## AIM OF THE TASK:
List each line from the entries below that contains the word "fontos", copied in full. Match case exactly.

## DATASET EXTRACT:
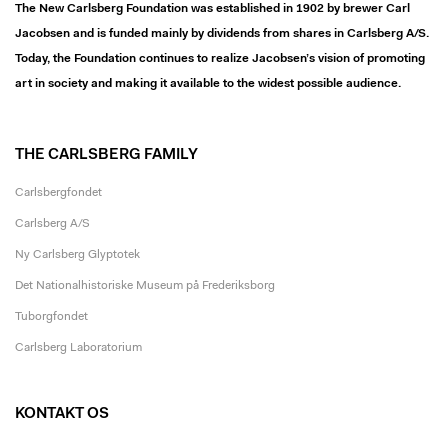
The New Carlsberg Foundation was established in 1902 by brewer Carl
Jacobsen and is funded mainly by dividends from shares in Carlsberg A/S.
Today, the Foundation continues to realize Jacobsen’s vision of promoting
art in society and making it available to the widest possible audience.
THE CARLSBERG FAMILY
Carlsbergfondet
Carlsberg A/S
Ny Carlsberg Glyptotek
Det Nationalhistoriske Museum på Frederiksborg
Tuborgfondet
Carlsberg Laboratorium
KONTAKT OS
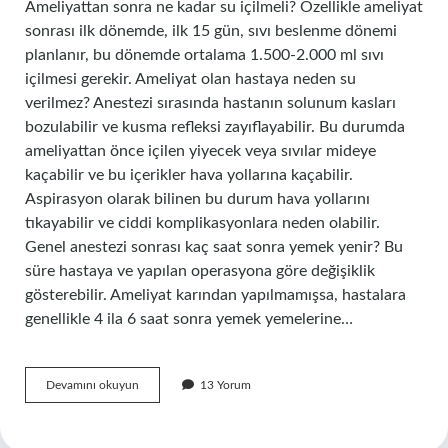
Ameliyattan sonra ne kadar su içilmeli? Özellikle ameliyat
sonrası ilk dönemde, ilk 15 gün, sıvı beslenme dönemi
planlanır, bu dönemde ortalama 1.500-2.000 ml sıvı
içilmesi gerekir. Ameliyat olan hastaya neden su
verilmez? Anestezi sırasında hastanın solunum kasları
bozulabilir ve kusma refleksi zayıflayabilir. Bu durumda
ameliyattan önce içilen yiyecek veya sıvılar mideye
kaçabilir ve bu içerikler hava yollarına kaçabilir.
Aspirasyon olarak bilinen bu durum hava yollarını
tıkayabilir ve ciddi komplikasyonlara neden olabilir.
Genel anestezi sonrası kaç saat sonra yemek yenir? Bu
süre hastaya ve yapılan operasyona göre değişiklik
gösterebilir. Ameliyat karından yapılmamışsa, hastalara
genellikle 4 ila 6 saat sonra yemek yemelerine…
Anesteziden
Devamını okuyun
13 Yorum
Kaç
Saat
Sonra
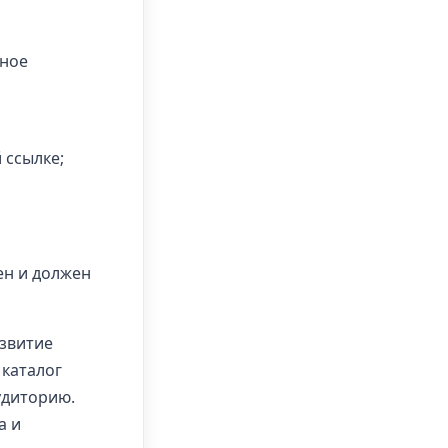
ьное
 ссылке;
ен и должен
азвитие
 каталог
удиторию.
а и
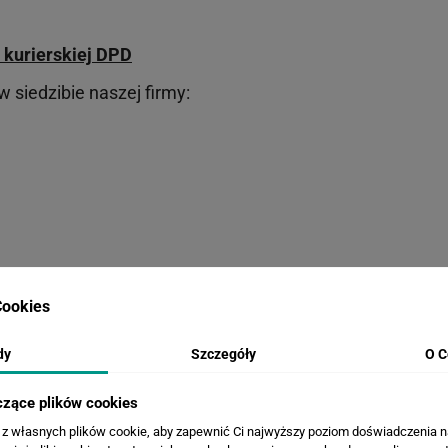
 kurierskiej DPD
siedzibie naszej firmy:
a krajowa
gratis
ookies
dy
Szczegóły
O C
ni roboczych, dostawa to kolejne 1 lub 2 dni.
czące plików cookies
r do 9 dni roboczych od zaksięgowania wpłaty na konto
a z własnych plików cookie, aby zapewnić Ci najwyższy poziom doświadczenia na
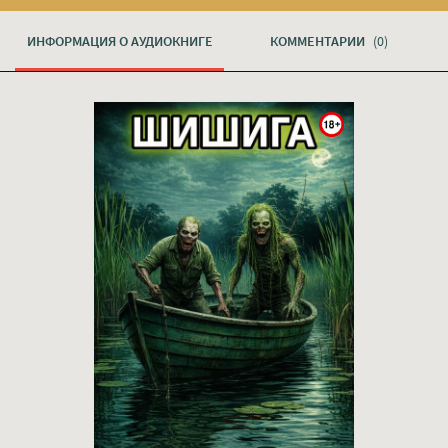
ИНФОРМАЦИЯ О АУДИОКНИГЕ
КОММЕНТАРИИ
(0)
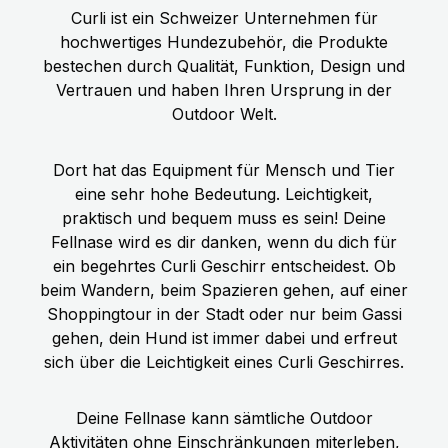
Curli ist ein Schweizer Unternehmen für
hochwertiges Hundezubehör, die Produkte
bestechen durch Qualität, Funktion, Design und
Vertrauen und haben Ihren Ursprung in der
Outdoor Welt.
Dort hat das Equipment für Mensch und Tier
eine sehr hohe Bedeutung. Leichtigkeit,
praktisch und bequem muss es sein! Deine
Fellnase wird es dir danken, wenn du dich für
ein begehrtes Curli Geschirr entscheidest. Ob
beim Wandern, beim Spazieren gehen, auf einer
Shoppingtour in der Stadt oder nur beim Gassi
gehen, dein Hund ist immer dabei und erfreut
sich über die Leichtigkeit eines Curli Geschirres.
Deine Fellnase kann sämtliche Outdoor
Aktivitäten ohne Einschränkungen miterleben,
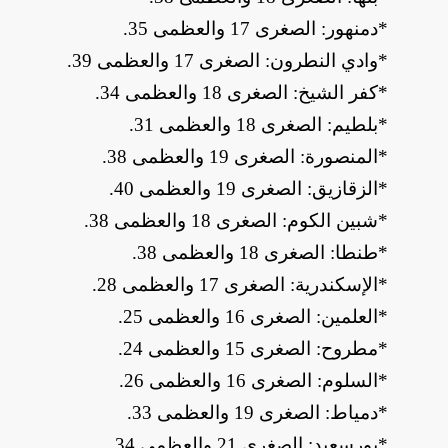
*
دمنهور: الصغرى 17 والعظمى 35
.
*
وادي النطرون: الصغرى 17 والعظمى 39
.
*
كفر الشيخ: الصغرى 18 والعظمى 34
.
*
بلطيم: الصغرى 18 والعظمى 31
.
*
المنصورة: الصغرى 19 والعظمى 38
.
*
الزقازيق: الصغرى 19 والعظمى 40
.
*
شبين الكوم: الصغرى 18 والعظمى 38
.
*
طنطا: الصغرى 18 والعظمى 38
.
*
الإسكندرية: الصغرى 17 والعظمى 28
.
*
العلمين: الصغرى 16 والعظمى 25
.
*
مطروح: الصغرى 15 والعظمى 24
.
*
السلوم: الصغرى 16 والعظمى 26
.
*
دمياط: الصغرى 19 والعظمى 33
.
*
بورسعيد: الصغرى 21 والعظمى 34
.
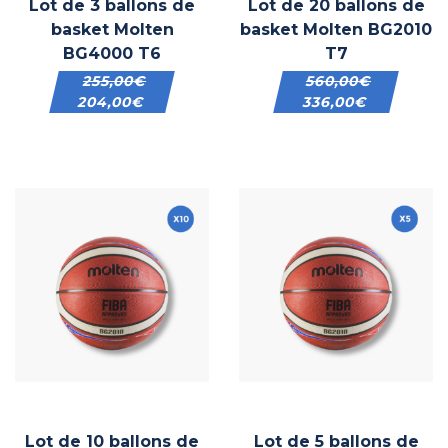
Lot de 3 ballons de
Lot de 20 ballons de
basket Molten
basket Molten BG2010
BG4000 T6
T7
255,00
€
560,00
€
204,00
€
336,00
€
Lot de 10 ballons de
Lot de 5 ballons de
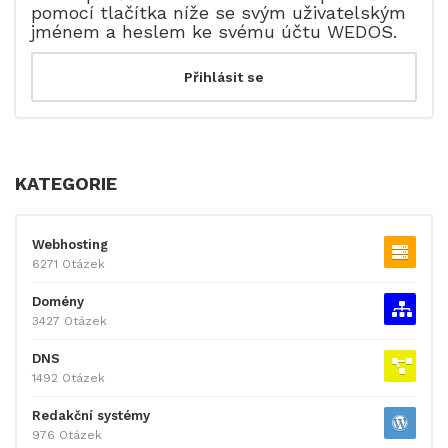
pomocí tlačítka níže se svým uživatelským
jménem a heslem ke svému účtu WEDOS.
KATEGORIE
Webhosting
6271 Otázek
Domény
3427 Otázek
DNS
1492 Otázek
Redakční systémy
976 Otázek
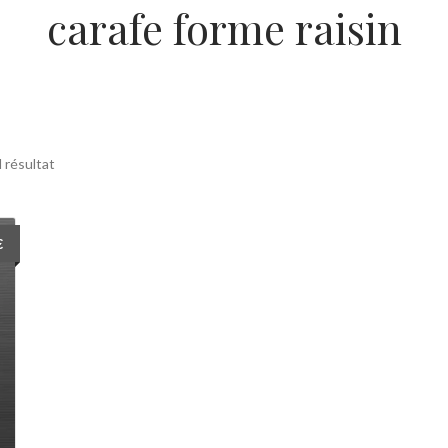
carafe forme raisin
l résultat
€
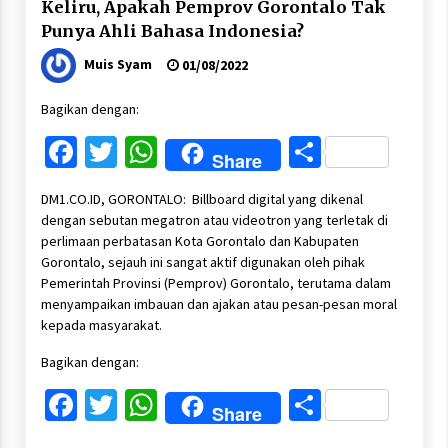
Keliru, Apakah Pemprov Gorontalo Tak
Punya Ahli Bahasa Indonesia?
Muis Syam
01/08/2022
Bagikan dengan:
Facebook
Twitter
WhatsApp
Share
Share
DM1.CO.ID, GORONTALO: Billboard digital yang dikenal
dengan sebutan megatron atau videotron yang terletak di
perlimaan perbatasan Kota Gorontalo dan Kabupaten
Gorontalo, sejauh ini sangat aktif digunakan oleh pihak
Pemerintah Provinsi (Pemprov) Gorontalo, terutama dalam
menyampaikan imbauan dan ajakan atau pesan-pesan moral
kepada masyarakat.
Bagikan dengan:
Facebook
Twitter
WhatsApp
Share
Share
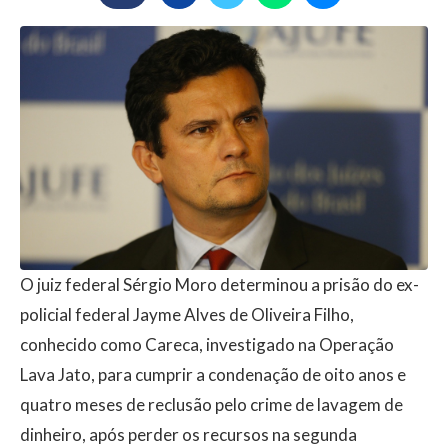
O juiz federal Sérgio Moro determinou a prisão do ex-
policial federal Jayme Alves de Oliveira Filho,
conhecido como Careca, investigado na Operação
Lava Jato, para cumprir a condenação de oito anos e
quatro meses de reclusão pelo crime de lavagem de
dinheiro, após perder os recursos na segunda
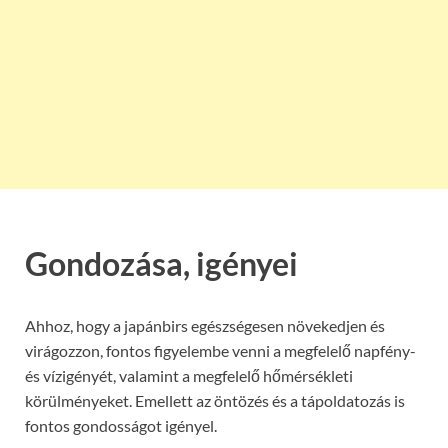
Gondozása, igényei
Ahhoz, hogy a japánbirs egészségesen növekedjen és
virágozzon, fontos figyelembe venni a megfelelő napfény-
és vízigényét, valamint a megfelelő hőmérsékleti
körülményeket. Emellett az öntözés és a tápoldatozás is
fontos gondosságot igényel.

## COMPLETED TASK:
virágozzon, fontos figyelembe venni a megfelelő napfény-
fontos gondosságot igényel.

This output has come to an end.